Izba Cywilna SN/ Orzeczenie ws. serii pytań "frankowych" – najwcześniej o godz. 16
W czwartek w południe Izba Cywilna Sądu Najwyższego w pełnym składzie powróciła do rozpatrywania tych - przedłożonych jeszcze w styczniu 2021 r. przez I prezes SN Małgorzatę Manowską - zagadnień. Po około 40 minutach posiedzenia i wysłuchaniu przedstawiciela Prokuratora Generalnego przewodnicząca posiedzeniu prezes Manowska poinformowała o zamknięciu posiedzenia.
"Uchwała lub inne orzeczenie zostanie ogłoszone po naradzie, a osoby zainteresowane uprzedzam, że nastąpi to nie wcześniej niż o godz. 16, ale też tej godz. 16 nie jesteśmy pewni, gdyż mimo kilku narad, które odbyliśmy, to w tej sprawie, jak w żadnej innej, nie wolno się spieszyć" – mówiła sędzia Manowska.

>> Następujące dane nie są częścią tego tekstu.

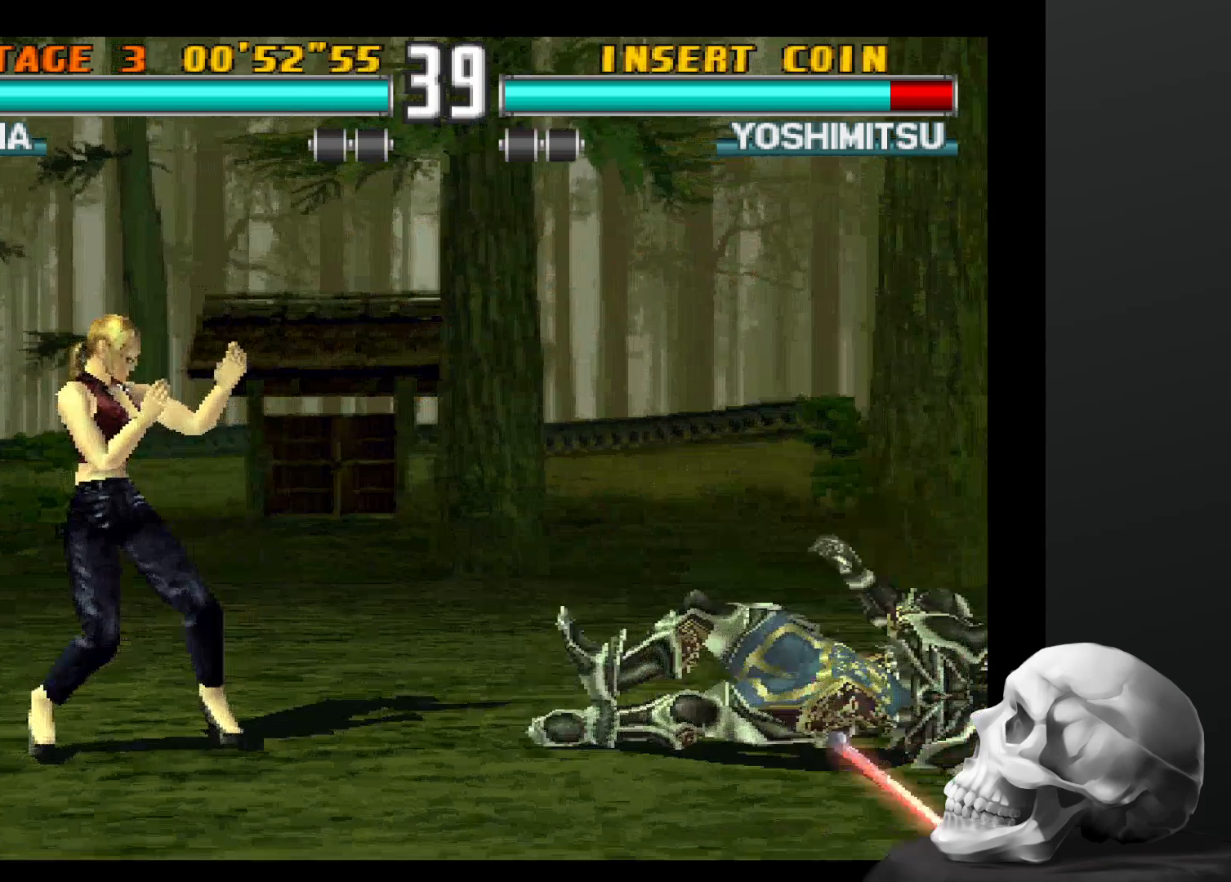
{"dt_ms": 500, "buttons": [], "left_stick": "center", "right_stick": "center", "events": [[167, "SQUARE", "down"], [367, "SQUARE", "up"]]}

Na początku posiedzenia prezes Manowska przekazała, że w środę do SN wniosek Prokuratora Generalnego Adama Bodnara o wyłączenie sędziów. "W motywach wskazano okoliczności dotyczące powołania sędziów, okoliczności systemowe" – przekazała.
"W związku z tym pismem przede wszystkim chciałam wskazać, że zgodnie z zasadą legalizmu wyrażoną w konstytucji żaden sąd, czy inny organ w tym kraju, nie ma prawa stwierdzać statusu sędziego, czy ktoś jest sędzią, czy nie, poza trybem, który byłby wyraźnie przewidziany w ustawie, a nie jest" – skomentowała prezes Manowska. Jak dodała "obywatele czekają na sprawne rozpatrzenie ich spraw, a nie na wojnę i wzajemne podważanie statusu sędziów".
Dodała, że pismo Bodnara "zostanie potraktowane jako wyrażenie poglądu prawnego w sprawie i nie będzie procedowane jako wniosek o wyłącznie sędziów".
Nad rozstrzyganiem tych pytań ciąży bowiem spór o sądownictwo w Polsce i kwestia powoływania i orzekania przez sędziów wyłanianych przez zmienioną od 2018 roku Krajową Radę Sądownictwa. Jak podawały w ostatnich dniach media dziewięciu sędziów Izby Cywilnej, powołanych przed 2017 rokiem, wydało oświadczenie, w którym ocenili, że ewentualna uchwała de facto doprowadzi do komplikacji dotyczących mocy prawnej takiego rozstrzygnięcia z powodu - ich zdaniem - wadliwości obsady tej Izby.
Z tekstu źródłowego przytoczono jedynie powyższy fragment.